:: Task ::
Print every line of the items below verbatim, without changing any character.

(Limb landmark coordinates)
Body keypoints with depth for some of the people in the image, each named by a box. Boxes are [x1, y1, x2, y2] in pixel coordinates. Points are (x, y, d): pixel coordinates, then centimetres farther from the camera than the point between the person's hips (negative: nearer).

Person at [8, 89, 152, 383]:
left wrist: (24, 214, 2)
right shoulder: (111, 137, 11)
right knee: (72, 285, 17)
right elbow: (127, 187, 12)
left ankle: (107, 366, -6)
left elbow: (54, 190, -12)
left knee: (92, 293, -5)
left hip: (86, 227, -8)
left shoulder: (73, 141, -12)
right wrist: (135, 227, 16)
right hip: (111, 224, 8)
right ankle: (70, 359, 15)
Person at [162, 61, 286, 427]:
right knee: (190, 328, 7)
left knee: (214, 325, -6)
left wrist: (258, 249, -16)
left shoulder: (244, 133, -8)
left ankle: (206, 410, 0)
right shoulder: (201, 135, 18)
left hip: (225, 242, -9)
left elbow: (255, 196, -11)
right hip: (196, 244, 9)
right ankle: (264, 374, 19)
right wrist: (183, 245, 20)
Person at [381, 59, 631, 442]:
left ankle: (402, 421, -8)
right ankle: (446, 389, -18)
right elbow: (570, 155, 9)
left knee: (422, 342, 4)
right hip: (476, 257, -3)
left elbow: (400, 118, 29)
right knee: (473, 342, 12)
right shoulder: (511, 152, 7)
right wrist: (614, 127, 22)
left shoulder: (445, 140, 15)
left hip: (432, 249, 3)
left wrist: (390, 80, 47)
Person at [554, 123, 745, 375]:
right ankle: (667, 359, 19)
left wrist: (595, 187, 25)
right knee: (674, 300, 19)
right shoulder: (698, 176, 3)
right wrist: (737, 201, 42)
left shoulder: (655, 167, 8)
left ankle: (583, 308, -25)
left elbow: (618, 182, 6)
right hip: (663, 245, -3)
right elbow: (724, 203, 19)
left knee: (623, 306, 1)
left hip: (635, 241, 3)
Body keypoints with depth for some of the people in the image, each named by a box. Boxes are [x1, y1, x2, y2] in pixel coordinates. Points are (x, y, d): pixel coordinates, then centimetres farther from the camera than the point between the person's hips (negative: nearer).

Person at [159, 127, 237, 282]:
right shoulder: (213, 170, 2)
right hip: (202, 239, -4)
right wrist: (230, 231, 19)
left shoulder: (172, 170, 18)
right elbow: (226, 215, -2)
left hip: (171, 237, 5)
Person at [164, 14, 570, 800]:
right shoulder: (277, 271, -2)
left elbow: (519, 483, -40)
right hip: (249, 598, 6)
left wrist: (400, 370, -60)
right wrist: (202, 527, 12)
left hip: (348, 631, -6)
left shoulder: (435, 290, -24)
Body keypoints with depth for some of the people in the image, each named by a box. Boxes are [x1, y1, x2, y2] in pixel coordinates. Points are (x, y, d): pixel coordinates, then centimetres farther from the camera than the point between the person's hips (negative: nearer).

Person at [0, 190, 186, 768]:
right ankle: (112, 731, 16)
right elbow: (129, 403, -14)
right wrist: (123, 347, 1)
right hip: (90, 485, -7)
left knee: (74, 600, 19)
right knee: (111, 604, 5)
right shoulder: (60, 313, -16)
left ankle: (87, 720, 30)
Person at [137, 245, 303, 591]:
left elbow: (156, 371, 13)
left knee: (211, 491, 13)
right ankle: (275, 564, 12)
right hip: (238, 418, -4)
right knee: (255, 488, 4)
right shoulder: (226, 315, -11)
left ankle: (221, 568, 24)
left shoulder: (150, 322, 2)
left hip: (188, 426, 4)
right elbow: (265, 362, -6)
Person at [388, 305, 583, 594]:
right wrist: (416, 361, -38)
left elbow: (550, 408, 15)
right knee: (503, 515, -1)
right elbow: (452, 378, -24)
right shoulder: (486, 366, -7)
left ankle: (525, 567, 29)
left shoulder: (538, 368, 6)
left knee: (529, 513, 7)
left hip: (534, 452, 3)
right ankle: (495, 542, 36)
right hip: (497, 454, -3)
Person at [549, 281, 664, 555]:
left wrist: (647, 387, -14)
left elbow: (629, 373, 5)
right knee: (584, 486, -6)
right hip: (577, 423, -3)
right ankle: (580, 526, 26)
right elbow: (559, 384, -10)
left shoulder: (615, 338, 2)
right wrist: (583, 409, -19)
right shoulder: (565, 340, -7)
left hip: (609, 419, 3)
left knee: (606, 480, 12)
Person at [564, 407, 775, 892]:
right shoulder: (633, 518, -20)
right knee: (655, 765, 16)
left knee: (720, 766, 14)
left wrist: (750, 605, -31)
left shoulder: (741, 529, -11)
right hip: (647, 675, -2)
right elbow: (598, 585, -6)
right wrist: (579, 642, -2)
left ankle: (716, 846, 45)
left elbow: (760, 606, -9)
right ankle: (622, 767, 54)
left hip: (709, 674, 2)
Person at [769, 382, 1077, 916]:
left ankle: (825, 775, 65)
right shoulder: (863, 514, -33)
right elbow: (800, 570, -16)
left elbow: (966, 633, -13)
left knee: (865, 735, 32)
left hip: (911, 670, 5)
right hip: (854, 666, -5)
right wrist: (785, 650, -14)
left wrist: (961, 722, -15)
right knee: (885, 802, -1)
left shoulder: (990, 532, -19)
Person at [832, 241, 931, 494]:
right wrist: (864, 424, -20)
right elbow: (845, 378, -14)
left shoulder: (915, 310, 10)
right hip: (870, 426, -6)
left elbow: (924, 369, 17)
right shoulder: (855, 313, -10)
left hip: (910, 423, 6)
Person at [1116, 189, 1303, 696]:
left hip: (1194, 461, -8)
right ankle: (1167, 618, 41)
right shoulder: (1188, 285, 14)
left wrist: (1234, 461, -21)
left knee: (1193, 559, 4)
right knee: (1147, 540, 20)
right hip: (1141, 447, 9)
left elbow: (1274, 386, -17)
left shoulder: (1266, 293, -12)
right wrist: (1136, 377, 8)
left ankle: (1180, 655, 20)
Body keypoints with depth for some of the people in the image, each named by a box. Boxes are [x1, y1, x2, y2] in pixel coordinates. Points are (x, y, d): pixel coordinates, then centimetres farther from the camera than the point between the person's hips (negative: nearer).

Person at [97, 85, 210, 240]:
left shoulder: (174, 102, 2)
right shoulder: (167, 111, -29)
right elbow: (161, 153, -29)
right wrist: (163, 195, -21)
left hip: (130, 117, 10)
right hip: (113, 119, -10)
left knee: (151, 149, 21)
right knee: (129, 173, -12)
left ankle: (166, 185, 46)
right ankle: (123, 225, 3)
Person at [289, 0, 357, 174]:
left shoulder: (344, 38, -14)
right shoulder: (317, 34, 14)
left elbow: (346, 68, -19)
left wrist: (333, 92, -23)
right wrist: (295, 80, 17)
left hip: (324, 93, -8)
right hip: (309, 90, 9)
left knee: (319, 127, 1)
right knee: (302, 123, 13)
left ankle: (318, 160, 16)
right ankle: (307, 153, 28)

:: Answer to this problem ::
Body keypoints with depth for some of the people in the image, each named by a box. Boxes are [x1, y1, x2, y2] in pixel coordinates. Points are (x, y, d): pixel coordinates, then centimetres farther from the camera than the point between the person's hips (negative: nearer).

Person at [8, 89, 152, 383]:
left wrist: (24, 214, 2)
right shoulder: (111, 137, 11)
right knee: (72, 285, 17)
right elbow: (127, 187, 12)
left ankle: (107, 366, -6)
left elbow: (54, 190, -12)
left knee: (92, 293, -5)
left hip: (86, 227, -8)
left shoulder: (73, 141, -12)
right wrist: (135, 227, 16)
right hip: (111, 224, 8)
right ankle: (70, 359, 15)
Person at [162, 61, 286, 427]:
right knee: (190, 328, 7)
left knee: (214, 325, -6)
left wrist: (258, 249, -16)
left shoulder: (244, 133, -8)
left ankle: (206, 410, 0)
right shoulder: (201, 135, 18)
left hip: (225, 242, -9)
left elbow: (255, 196, -11)
right hip: (196, 244, 9)
right ankle: (264, 374, 19)
right wrist: (183, 245, 20)
Person at [381, 59, 631, 442]:
left ankle: (402, 421, -8)
right ankle: (446, 389, -18)
right elbow: (570, 155, 9)
left knee: (422, 342, 4)
right hip: (476, 257, -3)
left elbow: (400, 118, 29)
right knee: (473, 342, 12)
right shoulder: (511, 152, 7)
right wrist: (614, 127, 22)
left shoulder: (445, 140, 15)
left hip: (432, 249, 3)
left wrist: (390, 80, 47)
Person at [554, 123, 745, 375]:
right ankle: (667, 359, 19)
left wrist: (595, 187, 25)
right knee: (674, 300, 19)
right shoulder: (698, 176, 3)
right wrist: (737, 201, 42)
left shoulder: (655, 167, 8)
left ankle: (583, 308, -25)
left elbow: (618, 182, 6)
right hip: (663, 245, -3)
right elbow: (724, 203, 19)
left knee: (623, 306, 1)
left hip: (635, 241, 3)
Body keypoints with depth for some of the people in the image, each named by a box. Boxes are [x1, y1, x2, y2] in pixel coordinates. Points are (x, y, d): pixel coordinates, then centimetres farther from the camera than the point between the person's hips (negative: nearer).

Person at [159, 127, 237, 282]:
right shoulder: (213, 170, 2)
right hip: (202, 239, -4)
right wrist: (230, 231, 19)
left shoulder: (172, 170, 18)
right elbow: (226, 215, -2)
left hip: (171, 237, 5)
Person at [164, 14, 570, 800]:
right shoulder: (277, 271, -2)
left elbow: (519, 483, -40)
right hip: (249, 598, 6)
left wrist: (400, 370, -60)
right wrist: (202, 527, 12)
left hip: (348, 631, -6)
left shoulder: (435, 290, -24)
Body keypoints with depth for some of the people in the image, each named by a box. Boxes are [x1, y1, x2, y2] in pixel coordinates. Points are (x, y, d): pixel coordinates, then centimetres farther from the camera than the point between the person's hips (negative: nearer).

Person at [0, 190, 186, 768]:
right ankle: (112, 731, 16)
right elbow: (129, 403, -14)
right wrist: (123, 347, 1)
right hip: (90, 485, -7)
left knee: (74, 600, 19)
right knee: (111, 604, 5)
right shoulder: (60, 313, -16)
left ankle: (87, 720, 30)
Person at [137, 245, 303, 591]:
left elbow: (156, 371, 13)
left knee: (211, 491, 13)
right ankle: (275, 564, 12)
right hip: (238, 418, -4)
right knee: (255, 488, 4)
right shoulder: (226, 315, -11)
left ankle: (221, 568, 24)
left shoulder: (150, 322, 2)
left hip: (188, 426, 4)
right elbow: (265, 362, -6)
Person at [388, 305, 583, 594]:
right wrist: (416, 361, -38)
left elbow: (550, 408, 15)
right knee: (503, 515, -1)
right elbow: (452, 378, -24)
right shoulder: (486, 366, -7)
left ankle: (525, 567, 29)
left shoulder: (538, 368, 6)
left knee: (529, 513, 7)
left hip: (534, 452, 3)
right ankle: (495, 542, 36)
right hip: (497, 454, -3)
Person at [549, 281, 664, 555]:
left wrist: (647, 387, -14)
left elbow: (629, 373, 5)
right knee: (584, 486, -6)
right hip: (577, 423, -3)
right ankle: (580, 526, 26)
right elbow: (559, 384, -10)
left shoulder: (615, 338, 2)
right wrist: (583, 409, -19)
right shoulder: (565, 340, -7)
left hip: (609, 419, 3)
left knee: (606, 480, 12)
Person at [564, 407, 775, 892]:
right shoulder: (633, 518, -20)
right knee: (655, 765, 16)
left knee: (720, 766, 14)
left wrist: (750, 605, -31)
left shoulder: (741, 529, -11)
right hip: (647, 675, -2)
right elbow: (598, 585, -6)
right wrist: (579, 642, -2)
left ankle: (716, 846, 45)
left elbow: (760, 606, -9)
right ankle: (622, 767, 54)
left hip: (709, 674, 2)
Person at [769, 382, 1077, 916]:
left ankle: (825, 775, 65)
right shoulder: (863, 514, -33)
right elbow: (800, 570, -16)
left elbow: (966, 633, -13)
left knee: (865, 735, 32)
left hip: (911, 670, 5)
right hip: (854, 666, -5)
right wrist: (785, 650, -14)
left wrist: (961, 722, -15)
right knee: (885, 802, -1)
left shoulder: (990, 532, -19)
Person at [832, 241, 931, 494]:
right wrist: (864, 424, -20)
right elbow: (845, 378, -14)
left shoulder: (915, 310, 10)
right hip: (870, 426, -6)
left elbow: (924, 369, 17)
right shoulder: (855, 313, -10)
left hip: (910, 423, 6)
Person at [1116, 189, 1303, 696]:
left hip: (1194, 461, -8)
right ankle: (1167, 618, 41)
right shoulder: (1188, 285, 14)
left wrist: (1234, 461, -21)
left knee: (1193, 559, 4)
right knee: (1147, 540, 20)
right hip: (1141, 447, 9)
left elbow: (1274, 386, -17)
left shoulder: (1266, 293, -12)
right wrist: (1136, 377, 8)
left ankle: (1180, 655, 20)
Body keypoints with depth for some of the people in the image, each named by a box. Boxes are [x1, y1, x2, y2] in pixel coordinates. Points are (x, y, d): pixel coordinates, then centimetres farther from the camera than the point between the person's hips (negative: nearer).

Person at [97, 85, 210, 240]:
left shoulder: (174, 102, 2)
right shoulder: (167, 111, -29)
right elbow: (161, 153, -29)
right wrist: (163, 195, -21)
left hip: (130, 117, 10)
right hip: (113, 119, -10)
left knee: (151, 149, 21)
right knee: (129, 173, -12)
left ankle: (166, 185, 46)
right ankle: (123, 225, 3)
Person at [289, 0, 357, 174]:
left shoulder: (344, 38, -14)
right shoulder: (317, 34, 14)
left elbow: (346, 68, -19)
left wrist: (333, 92, -23)
right wrist: (295, 80, 17)
left hip: (324, 93, -8)
right hip: (309, 90, 9)
left knee: (319, 127, 1)
right knee: (302, 123, 13)
left ankle: (318, 160, 16)
right ankle: (307, 153, 28)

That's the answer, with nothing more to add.